SOURCE EXTRACT:
|---|
Our instructor was at the island when I collided. He assisted the swimmers up out of the water and verified that each of us was okay for the time being. Then he continued downstream to chase our boats.

Two of us were on the smaller of the two islands. Two others were on the other island. Each pair of castaways could clearly see the other pair but were too far part to communicate verbally. 

The situation felt precarious. I stood on the raft of logs grasping a skinny tree that was bending under the strain. Waves made the pile rise and fall like it was inhaling and exhaling. Each time another tree or log came downstream and rammed into the pile, the concussion went through the pile and shook the tree.   held onto the tree ready for the pile to break apart any moment and chew me up. I was a wet rag standing on the rollers of a laundry wringer.

Ryan and I spoke to each other periodically but spent most of the time quietly absorbed in the peril.  We noted how much time had elapsed. How soon it would be dark. How might any potential rescuers find out that we're here.  How could a rescue raft possibly land here given the force of the current?  Should we swim for it before this little tree snaps and releases the log jumble?  periodically caught the attention of our friends on the other island and traded pats on the head gestures to indicate we were okay for the moment.
|---|
DATASET EXTRACT:

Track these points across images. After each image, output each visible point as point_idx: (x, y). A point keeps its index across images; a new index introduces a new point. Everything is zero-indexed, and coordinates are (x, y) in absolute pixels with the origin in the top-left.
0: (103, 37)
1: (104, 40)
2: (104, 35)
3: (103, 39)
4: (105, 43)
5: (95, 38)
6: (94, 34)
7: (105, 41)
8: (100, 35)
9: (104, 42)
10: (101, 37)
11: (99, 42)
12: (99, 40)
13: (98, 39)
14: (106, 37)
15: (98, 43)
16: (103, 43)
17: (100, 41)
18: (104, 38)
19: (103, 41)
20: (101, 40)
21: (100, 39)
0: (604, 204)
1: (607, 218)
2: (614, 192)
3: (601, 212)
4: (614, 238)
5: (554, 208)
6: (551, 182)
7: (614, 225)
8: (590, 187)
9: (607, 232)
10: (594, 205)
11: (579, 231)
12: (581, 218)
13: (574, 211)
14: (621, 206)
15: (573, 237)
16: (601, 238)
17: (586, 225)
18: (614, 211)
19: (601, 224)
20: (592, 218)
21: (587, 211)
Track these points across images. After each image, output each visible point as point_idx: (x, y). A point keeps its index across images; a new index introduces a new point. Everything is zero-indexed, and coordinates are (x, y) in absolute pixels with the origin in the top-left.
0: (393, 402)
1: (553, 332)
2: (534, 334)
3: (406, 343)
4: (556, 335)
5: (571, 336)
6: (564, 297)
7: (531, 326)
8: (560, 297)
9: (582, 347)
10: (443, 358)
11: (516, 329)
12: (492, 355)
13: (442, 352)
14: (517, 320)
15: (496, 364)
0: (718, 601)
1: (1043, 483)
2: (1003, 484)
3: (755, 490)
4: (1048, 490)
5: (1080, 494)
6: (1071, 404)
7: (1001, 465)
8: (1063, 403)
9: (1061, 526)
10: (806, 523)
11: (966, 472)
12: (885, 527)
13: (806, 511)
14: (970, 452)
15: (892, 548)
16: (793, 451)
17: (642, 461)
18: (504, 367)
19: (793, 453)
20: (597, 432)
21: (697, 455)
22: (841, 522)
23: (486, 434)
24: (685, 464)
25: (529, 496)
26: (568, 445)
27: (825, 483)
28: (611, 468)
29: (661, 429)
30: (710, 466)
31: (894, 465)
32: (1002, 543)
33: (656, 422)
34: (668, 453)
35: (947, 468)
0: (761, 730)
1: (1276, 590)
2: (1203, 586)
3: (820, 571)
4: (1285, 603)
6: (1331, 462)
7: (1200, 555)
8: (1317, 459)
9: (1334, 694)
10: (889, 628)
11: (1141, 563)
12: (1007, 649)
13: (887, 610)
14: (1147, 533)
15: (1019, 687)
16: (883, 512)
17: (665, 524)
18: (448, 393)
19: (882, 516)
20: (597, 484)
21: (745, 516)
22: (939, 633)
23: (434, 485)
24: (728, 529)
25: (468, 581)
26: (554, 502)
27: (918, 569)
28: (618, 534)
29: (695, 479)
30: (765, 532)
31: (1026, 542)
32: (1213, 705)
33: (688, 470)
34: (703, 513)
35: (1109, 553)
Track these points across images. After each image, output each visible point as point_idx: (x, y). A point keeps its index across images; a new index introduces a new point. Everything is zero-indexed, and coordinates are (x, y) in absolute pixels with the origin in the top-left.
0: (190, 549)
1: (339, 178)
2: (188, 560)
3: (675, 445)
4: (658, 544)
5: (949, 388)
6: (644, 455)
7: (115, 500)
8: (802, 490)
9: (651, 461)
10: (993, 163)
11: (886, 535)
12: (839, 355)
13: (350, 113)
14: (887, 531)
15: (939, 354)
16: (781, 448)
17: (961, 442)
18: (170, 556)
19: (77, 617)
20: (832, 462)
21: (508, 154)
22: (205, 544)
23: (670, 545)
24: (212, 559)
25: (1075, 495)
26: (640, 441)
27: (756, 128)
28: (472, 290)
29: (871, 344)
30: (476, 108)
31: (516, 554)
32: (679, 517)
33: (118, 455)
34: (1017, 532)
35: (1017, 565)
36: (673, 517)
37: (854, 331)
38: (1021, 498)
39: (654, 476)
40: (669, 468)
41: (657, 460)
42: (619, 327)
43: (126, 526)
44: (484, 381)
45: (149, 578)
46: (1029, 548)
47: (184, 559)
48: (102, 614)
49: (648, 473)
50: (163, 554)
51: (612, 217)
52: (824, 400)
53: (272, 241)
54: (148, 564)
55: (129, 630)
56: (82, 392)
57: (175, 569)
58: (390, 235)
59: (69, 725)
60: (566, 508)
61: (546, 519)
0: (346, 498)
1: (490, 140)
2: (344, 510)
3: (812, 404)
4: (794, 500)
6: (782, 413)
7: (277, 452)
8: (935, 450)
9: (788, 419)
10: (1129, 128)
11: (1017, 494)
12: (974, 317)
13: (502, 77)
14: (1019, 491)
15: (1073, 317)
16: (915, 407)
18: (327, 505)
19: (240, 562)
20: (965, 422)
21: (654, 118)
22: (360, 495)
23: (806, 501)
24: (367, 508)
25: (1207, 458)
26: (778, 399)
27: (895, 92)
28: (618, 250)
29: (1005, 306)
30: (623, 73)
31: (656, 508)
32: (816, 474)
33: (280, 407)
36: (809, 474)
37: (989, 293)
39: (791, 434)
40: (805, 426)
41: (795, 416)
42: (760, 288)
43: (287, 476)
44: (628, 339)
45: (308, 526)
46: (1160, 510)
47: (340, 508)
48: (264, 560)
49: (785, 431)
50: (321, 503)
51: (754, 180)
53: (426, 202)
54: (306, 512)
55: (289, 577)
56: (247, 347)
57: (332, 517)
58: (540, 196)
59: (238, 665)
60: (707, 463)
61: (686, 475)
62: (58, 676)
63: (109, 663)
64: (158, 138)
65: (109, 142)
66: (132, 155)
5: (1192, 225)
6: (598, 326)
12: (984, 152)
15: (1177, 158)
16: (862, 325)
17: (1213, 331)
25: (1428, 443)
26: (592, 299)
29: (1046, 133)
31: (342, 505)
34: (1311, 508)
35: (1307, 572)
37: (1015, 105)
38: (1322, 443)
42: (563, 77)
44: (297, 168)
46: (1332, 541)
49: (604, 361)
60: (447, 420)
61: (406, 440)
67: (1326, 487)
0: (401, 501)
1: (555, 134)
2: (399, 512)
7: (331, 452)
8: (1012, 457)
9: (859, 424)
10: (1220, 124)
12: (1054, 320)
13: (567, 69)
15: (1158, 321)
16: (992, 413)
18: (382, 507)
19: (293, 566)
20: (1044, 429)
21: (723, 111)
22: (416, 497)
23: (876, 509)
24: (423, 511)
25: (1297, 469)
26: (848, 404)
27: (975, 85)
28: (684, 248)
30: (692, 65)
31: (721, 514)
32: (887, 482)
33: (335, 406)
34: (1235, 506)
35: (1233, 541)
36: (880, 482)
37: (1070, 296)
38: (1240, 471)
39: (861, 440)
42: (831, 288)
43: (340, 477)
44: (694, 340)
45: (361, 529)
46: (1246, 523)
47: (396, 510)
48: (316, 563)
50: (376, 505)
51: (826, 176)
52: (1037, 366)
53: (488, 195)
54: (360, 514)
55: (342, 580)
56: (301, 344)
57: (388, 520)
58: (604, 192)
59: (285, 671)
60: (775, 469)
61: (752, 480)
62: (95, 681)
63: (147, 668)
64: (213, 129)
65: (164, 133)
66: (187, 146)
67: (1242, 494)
|---|
INSTRUCTIONS:
a - Copy out word for word the passage of the river account that opens with the words containing "Our instructor was" and closes with "a laundry wringer.".
b - Recast the part of the listing that opens with the line containing "16: (793, 451)" and closes with the line containing "11: (1141, 563)" as a JSON list of strings, one string per line, skipping any blank lines.
The river account and the listing are unrelated material.

LIST OF SOLUTIONS:
a -
Our instructor was at the island when I collided. He assisted the swimmers up out of the water and verified that each of us was okay for the time being. Then he continued downstream to chase our boats.

Two of us were on the smaller of the two islands. Two others were on the other island. Each pair of castaways could clearly see the other pair but were too far part to communicate verbally. 

The situation felt precarious. I stood on the raft of logs grasping a skinny tree that was bending under the strain. Waves made the pile rise and fall like it was inhaling and exhaling. Each time another tree or log came downstream and rammed into the pile, the concussion went through the pile and shook the tree.   held onto the tree ready for the pile to break apart any moment and chew me up. I was a wet rag standing on the rollers of a laundry wringer.

b -
[
  "16: (793, 451)",
  "17: (642, 461)",
  "18: (504, 367)",
  "19: (793, 453)",
  "20: (597, 432)",
  "21: (697, 455)",
  "22: (841, 522)",
  "23: (486, 434)",
  "24: (685, 464)",
  "25: (529, 496)",
  "26: (568, 445)",
  "27: (825, 483)",
  "28: (611, 468)",
  "29: (661, 429)",
  "30: (710, 466)",
  "31: (894, 465)",
  "32: (1002, 543)",
  "33: (656, 422)",
  "34: (668, 453)",
  "35: (947, 468)",
  "0: (761, 730)",
  "1: (1276, 590)",
  "2: (1203, 586)",
  "3: (820, 571)",
  "4: (1285, 603)",
  "6: (1331, 462)",
  "7: (1200, 555)",
  "8: (1317, 459)",
  "9: (1334, 694)",
  "10: (889, 628)",
  "11: (1141, 563)"
]